:: To do ::
Would you return each record that follows word for word, without its pictures?
*** Opening Input data ***
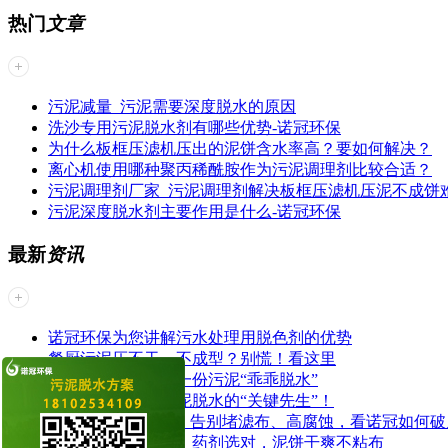
热门
文章
污泥减量_污泥需要深度脱水的原因
洗沙专用污泥脱水剂有哪些优势-诺冠环保
为什么板框压滤机压出的泥饼含水率高？要如何解决？
离心机使用哪种聚丙稀酰胺作为污泥调理剂比较合适？
污泥调理剂厂家_污泥调理剂解决板框压滤机压泥不成饼
污泥深度脱水剂主要作用是什么-诺冠环保
最新
资讯
诺冠环保为您讲解污水处理用脱色剂的优势
餐厨污泥压不干、不成型？别慌！看这里
我们的专注：让每一份污泥“乖乖脱水”
药剂，才是印染污泥脱水的“关键先生”！
板框脱水“芯”革命：告别堵滤布、高腐蚀，看诺冠如何破
养殖污泥板框脱水，药剂选对，泥饼干爽不粘布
*** Closing Input data ***
:: Written reply ::
热门
文章
污泥减量_污泥需要深度脱水的原因
洗沙专用污泥脱水剂有哪些优势-诺冠环保
为什么板框压滤机压出的泥饼含水率高？要如何解决？
离心机使用哪种聚丙稀酰胺作为污泥调理剂比较合适？
污泥调理剂厂家_污泥调理剂解决板框压滤机压泥不成饼
污泥深度脱水剂主要作用是什么-诺冠环保
最新
资讯
诺冠环保为您讲解污水处理用脱色剂的优势
餐厨污泥压不干、不成型？别慌！看这里
我们的专注：让每一份污泥“乖乖脱水”
药剂，才是印染污泥脱水的“关键先生”！
板框脱水“芯”革命：告别堵滤布、高腐蚀，看诺冠如何破
养殖污泥板框脱水，药剂选对，泥饼干爽不粘布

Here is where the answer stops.